I seek the advice of those that have been in my shoes at some time in their past. The people that I talk with are happy to engage in reminiscence and recollect their own dilemmas. They speak fondly of all the choices and decisions that brought them to where they are today. Each decision they have made seems to be a link in a chain of almost preordained events. But this advice, unfortunately, only serves to worsen my dilemma as some encourage me to go to industry and others warn me against it. Long-time academics warn me of "selling-out" and tell me that industry is a one-way door through which few return. Others thankfully paint a more promising picture of a new world that requires different combinations of skills and learning. Industry experience, they say, can be valuable and I can return to academia should I choose to. At the same time, they warn that even with this compromise, I would have to publish while working in industry. I recall conversations in some of the interviews that did not openly discourage publications, but did point to the many caveats that accompanied it.

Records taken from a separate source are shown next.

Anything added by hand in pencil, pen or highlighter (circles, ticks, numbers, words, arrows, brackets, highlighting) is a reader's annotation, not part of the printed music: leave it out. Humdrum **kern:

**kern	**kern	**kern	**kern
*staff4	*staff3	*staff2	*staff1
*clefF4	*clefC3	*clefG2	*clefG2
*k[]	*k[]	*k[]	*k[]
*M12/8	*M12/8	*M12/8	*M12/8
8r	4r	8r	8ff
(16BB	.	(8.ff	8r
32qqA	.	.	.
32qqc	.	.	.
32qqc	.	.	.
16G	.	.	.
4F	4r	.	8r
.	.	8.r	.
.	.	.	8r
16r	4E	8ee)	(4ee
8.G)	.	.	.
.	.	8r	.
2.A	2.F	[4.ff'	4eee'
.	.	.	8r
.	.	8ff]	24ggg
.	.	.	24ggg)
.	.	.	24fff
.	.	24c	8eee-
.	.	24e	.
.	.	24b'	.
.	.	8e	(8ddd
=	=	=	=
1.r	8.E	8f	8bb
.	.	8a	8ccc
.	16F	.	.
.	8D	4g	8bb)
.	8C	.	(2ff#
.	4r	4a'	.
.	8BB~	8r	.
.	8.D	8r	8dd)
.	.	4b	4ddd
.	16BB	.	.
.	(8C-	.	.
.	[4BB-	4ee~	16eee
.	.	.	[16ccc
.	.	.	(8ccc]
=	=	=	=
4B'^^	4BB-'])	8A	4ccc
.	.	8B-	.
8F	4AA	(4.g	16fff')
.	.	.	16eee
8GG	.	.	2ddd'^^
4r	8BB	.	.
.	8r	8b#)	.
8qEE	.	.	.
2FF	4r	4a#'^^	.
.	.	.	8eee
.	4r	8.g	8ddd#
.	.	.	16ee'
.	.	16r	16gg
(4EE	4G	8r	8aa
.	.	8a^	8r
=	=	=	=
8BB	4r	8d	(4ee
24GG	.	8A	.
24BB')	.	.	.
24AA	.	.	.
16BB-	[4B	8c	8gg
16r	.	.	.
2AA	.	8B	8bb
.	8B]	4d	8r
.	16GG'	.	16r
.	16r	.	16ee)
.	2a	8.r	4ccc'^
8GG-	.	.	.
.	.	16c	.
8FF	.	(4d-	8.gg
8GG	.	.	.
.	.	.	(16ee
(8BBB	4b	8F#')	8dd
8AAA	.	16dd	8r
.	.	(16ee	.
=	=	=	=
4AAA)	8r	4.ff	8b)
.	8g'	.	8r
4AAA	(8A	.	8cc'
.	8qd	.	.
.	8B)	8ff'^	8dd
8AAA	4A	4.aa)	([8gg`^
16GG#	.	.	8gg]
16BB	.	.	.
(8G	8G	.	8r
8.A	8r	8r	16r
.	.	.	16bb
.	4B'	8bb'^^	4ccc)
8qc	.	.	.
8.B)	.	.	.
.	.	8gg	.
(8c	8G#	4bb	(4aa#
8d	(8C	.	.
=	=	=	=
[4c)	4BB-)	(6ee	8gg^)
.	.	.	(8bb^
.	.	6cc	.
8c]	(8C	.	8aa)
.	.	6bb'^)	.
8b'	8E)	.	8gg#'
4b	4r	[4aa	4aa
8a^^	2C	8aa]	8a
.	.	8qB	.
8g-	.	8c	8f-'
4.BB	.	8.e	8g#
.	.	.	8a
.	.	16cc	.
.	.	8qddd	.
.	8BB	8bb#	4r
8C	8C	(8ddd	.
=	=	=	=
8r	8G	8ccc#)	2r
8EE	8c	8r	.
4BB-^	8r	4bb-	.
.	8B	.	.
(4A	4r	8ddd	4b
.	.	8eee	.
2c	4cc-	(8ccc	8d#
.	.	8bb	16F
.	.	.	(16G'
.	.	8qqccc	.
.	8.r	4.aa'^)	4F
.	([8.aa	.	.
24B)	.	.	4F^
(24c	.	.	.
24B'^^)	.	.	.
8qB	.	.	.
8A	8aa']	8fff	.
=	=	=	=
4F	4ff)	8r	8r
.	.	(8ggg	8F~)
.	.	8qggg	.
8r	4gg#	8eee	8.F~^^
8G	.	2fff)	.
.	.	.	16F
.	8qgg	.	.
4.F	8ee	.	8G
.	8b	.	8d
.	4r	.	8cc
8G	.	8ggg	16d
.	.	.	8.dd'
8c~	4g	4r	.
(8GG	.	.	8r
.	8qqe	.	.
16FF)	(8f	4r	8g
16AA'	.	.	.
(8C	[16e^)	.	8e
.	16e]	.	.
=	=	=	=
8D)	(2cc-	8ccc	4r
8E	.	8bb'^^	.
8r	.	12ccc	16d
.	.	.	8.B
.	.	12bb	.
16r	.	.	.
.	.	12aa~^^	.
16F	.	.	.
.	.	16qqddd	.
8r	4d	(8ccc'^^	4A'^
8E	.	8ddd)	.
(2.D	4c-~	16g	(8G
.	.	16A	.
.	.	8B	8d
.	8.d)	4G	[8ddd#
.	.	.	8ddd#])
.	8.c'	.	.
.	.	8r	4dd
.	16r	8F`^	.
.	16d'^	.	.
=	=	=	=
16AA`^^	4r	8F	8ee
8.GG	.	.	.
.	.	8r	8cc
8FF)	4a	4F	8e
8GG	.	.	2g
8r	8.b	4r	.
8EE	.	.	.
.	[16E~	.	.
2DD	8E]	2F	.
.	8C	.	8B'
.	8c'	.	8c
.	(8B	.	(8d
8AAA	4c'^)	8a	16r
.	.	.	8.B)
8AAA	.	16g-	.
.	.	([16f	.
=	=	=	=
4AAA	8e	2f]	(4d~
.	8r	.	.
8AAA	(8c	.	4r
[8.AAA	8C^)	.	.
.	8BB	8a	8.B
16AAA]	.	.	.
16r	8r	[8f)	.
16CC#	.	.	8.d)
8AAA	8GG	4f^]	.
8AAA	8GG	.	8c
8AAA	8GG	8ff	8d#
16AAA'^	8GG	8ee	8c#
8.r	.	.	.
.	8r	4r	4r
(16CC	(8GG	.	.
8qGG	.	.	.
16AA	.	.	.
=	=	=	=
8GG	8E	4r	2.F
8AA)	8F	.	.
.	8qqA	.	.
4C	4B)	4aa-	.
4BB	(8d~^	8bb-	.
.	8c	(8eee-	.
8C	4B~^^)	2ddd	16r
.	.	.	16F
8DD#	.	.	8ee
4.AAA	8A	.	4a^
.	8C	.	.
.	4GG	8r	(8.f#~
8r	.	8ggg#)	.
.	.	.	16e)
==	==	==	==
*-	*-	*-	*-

A happy compromise, they say, is to do an industrial postdoc. That way I would have the opportunity to do cutting-edge research, and the company (at least some of the smaller, more early-research oriented start-ups) would be open to publications. This is at least true of some of the positions that I have looked into, where the companies understand the postdoc's need for publications. Of course, some of the results might be proprietary and would require clearance from legal departments. The remuneration is lower than it would be for a permanent employee, but I would have all the same benefits. I would be making more money than I would as an academic postdoc, and the experience would open future doors to more senior and coveted positions in industry. Moreover, an industrial postdoc would provide exposure to the corporate culture and would give me time to assess my transition into industry. My employers would also have a chance to evaluate my abilities without committing to a permanent position. If both parties are satisfied, I could move up the ladder to a permanent position, having already trained in product development. Who knows? It might even prepare me better to set up my own research program in academia.

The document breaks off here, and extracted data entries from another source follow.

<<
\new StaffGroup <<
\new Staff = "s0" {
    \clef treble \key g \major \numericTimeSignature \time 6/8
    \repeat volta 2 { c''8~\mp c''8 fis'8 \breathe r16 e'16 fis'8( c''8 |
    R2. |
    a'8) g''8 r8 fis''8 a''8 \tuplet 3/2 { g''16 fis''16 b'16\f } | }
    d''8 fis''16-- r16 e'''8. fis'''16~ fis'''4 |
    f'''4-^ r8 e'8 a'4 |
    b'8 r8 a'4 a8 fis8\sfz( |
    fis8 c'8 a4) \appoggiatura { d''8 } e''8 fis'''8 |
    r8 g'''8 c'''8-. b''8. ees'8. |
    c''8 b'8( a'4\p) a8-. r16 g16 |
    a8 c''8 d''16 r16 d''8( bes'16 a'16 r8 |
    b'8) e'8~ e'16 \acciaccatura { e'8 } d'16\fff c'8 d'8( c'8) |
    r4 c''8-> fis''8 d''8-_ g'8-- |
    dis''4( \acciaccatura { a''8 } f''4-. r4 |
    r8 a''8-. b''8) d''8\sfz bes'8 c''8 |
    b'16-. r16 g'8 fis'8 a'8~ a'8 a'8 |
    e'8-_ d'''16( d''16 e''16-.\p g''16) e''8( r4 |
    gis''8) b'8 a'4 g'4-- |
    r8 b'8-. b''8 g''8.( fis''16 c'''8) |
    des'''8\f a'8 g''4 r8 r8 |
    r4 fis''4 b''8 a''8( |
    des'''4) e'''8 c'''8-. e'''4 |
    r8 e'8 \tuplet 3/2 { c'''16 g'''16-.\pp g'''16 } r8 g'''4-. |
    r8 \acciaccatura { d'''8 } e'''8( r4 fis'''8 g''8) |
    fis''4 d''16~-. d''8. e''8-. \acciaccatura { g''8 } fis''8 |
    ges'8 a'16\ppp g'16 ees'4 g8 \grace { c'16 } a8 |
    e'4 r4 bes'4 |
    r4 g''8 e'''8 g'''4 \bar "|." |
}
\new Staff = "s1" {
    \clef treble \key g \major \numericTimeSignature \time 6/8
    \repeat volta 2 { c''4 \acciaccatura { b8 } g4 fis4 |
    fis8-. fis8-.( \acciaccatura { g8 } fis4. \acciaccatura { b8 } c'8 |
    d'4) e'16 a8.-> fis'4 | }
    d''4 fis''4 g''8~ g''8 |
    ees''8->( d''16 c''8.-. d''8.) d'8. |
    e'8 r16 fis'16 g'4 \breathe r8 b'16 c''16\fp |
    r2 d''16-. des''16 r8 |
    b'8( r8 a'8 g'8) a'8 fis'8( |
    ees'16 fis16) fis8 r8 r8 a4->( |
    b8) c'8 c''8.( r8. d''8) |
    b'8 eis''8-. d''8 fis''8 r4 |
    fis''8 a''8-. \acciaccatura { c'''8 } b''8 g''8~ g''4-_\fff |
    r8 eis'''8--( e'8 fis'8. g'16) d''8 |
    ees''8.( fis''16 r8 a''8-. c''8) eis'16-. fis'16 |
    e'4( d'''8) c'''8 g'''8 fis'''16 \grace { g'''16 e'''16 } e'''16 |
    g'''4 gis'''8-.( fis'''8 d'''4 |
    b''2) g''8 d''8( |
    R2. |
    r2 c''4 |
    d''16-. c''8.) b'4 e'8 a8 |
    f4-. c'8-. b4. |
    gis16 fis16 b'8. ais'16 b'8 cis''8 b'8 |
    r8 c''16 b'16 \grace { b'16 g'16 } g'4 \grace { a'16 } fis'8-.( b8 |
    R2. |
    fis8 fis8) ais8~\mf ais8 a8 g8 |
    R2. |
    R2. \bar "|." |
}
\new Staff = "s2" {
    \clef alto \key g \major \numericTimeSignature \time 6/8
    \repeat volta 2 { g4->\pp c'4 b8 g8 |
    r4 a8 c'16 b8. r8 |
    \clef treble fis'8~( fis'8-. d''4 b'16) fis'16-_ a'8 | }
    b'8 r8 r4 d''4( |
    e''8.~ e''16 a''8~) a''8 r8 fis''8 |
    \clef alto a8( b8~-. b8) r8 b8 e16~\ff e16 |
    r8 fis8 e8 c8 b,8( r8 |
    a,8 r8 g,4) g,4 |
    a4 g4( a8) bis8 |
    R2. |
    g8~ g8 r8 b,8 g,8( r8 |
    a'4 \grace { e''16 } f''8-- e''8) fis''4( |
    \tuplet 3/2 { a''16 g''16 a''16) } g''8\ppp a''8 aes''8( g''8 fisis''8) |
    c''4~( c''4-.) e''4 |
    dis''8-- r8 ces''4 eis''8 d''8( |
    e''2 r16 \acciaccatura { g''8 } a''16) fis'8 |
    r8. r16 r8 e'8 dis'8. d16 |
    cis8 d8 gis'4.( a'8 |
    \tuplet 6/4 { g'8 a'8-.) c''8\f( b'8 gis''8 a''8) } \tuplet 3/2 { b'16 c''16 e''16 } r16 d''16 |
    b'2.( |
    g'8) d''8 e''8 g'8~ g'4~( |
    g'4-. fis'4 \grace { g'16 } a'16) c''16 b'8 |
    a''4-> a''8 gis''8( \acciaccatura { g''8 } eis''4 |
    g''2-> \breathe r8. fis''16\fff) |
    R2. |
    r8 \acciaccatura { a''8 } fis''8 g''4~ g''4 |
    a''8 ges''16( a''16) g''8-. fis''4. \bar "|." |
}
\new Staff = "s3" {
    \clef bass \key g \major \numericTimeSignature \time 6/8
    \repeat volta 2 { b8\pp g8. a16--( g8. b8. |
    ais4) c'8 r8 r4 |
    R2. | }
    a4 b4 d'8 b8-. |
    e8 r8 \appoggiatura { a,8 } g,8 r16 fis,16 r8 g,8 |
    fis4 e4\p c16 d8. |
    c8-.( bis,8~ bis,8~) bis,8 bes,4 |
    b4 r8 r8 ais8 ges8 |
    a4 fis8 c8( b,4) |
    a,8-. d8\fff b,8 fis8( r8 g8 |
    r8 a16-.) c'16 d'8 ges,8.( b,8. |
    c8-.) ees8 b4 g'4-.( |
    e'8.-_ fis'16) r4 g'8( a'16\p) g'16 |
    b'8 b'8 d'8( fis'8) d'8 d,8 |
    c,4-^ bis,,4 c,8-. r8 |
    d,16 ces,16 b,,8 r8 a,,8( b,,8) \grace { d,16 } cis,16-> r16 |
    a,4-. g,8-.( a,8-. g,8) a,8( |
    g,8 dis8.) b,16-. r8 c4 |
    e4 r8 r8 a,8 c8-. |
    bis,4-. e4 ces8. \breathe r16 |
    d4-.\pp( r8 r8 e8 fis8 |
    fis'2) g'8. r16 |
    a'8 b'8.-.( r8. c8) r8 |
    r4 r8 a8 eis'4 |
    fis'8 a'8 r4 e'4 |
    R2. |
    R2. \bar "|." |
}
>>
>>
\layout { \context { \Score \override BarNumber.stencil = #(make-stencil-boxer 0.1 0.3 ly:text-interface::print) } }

The key issue of doing a postdoc is that it would allow me to keep my options open for a few more years, effectively postponing any decisions to travel down one road or the other. The compromise seems most admirable, and I am relieved to have found, at least temporarily, a solution that allows me to travel by both roads. Ultimately, each person has to come to their own compromise, something that allows them to travel on many roads without regrets. Only time will tell if I made the right decision.